Chacun choisit en fonction de ses préférences, la méthode qui lui convient: Le direct costing, les coûts complets, les sections plus ou moins homogènes,... bref, il existe une multitude de méthodes et variations, contenant toutes le même gène : la répartition, via des clefs, inducteurs etc...

Le processus est tellement compliqué et les discussions sur les clefs de répartition
sont si âpres entre services, 



qu'on ne fait pas le calcul pour chaque produit ou même chaque vente. On finit par faire des concessions, si ce n'est des compromissions, pour toujours arriver à la table de ce bon vieux Vilfredo Pareto et ses 20/80.


Quand on a 2500 références et 300 clients, on est bien obligé de prendre les 20% des produits qui représentent 80% des ventes et "répartitionner" des clefs faites sur-mesure pour aboutir au résultat souhaité. (Vous remarquez, que le seul résultat non souhaité, c'est celui de fin d'exercice)

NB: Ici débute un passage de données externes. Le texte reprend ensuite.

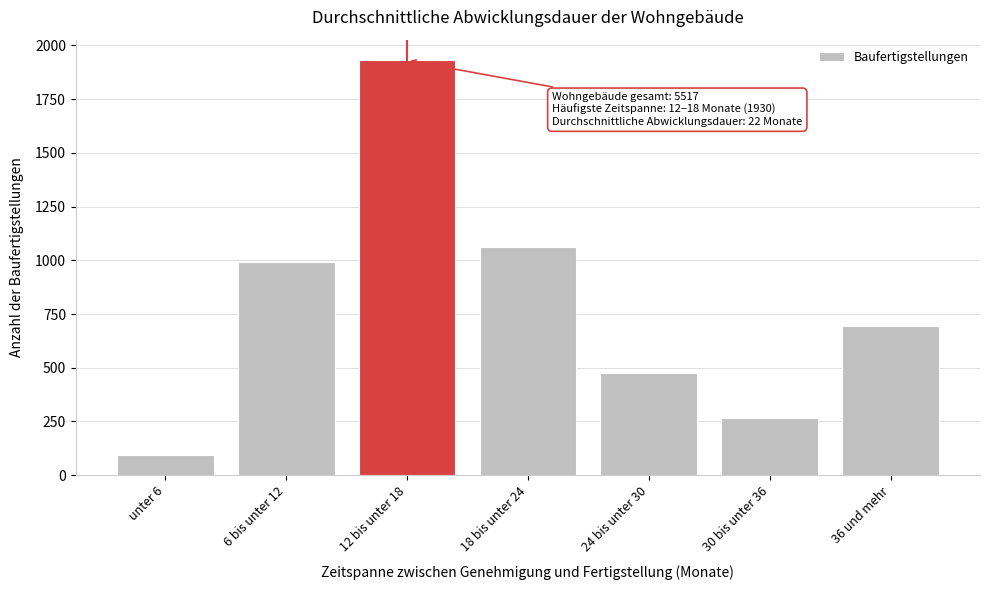

Reading left to right, what are all the values shown in this chart?

unter 6=94	6 bis unter 12=991	12 bis unter 18=1930	18 bis unter 24=1064	24 bis unter 30=475	30 bis unter 36=268	36 und mehr=695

En théorie ça fonctionne. D'ailleurs quand je serai grand, j'irai vivre en Théorie, parce que la-bas, tout va toujours très bien.


Mais pour le moment je vis en pratique :

Le problème avec cette démarche, c'est que pendant qu'on s'illusionne de la maîtrise des 20%, les 80% restants jouent les souris et grignotent tranquillement la récolte engrangée par les 20%.

De plus comme tout bouge tout le temps, bien malin qui pourrait définir la limite entre les 20 et les 80. Même les formules mathématique, les plus complexes ne peuvent prédire l'avenir. Par contre tout le monde est capable de constater le présent...









Conclusion : rien n'est maîtrisé.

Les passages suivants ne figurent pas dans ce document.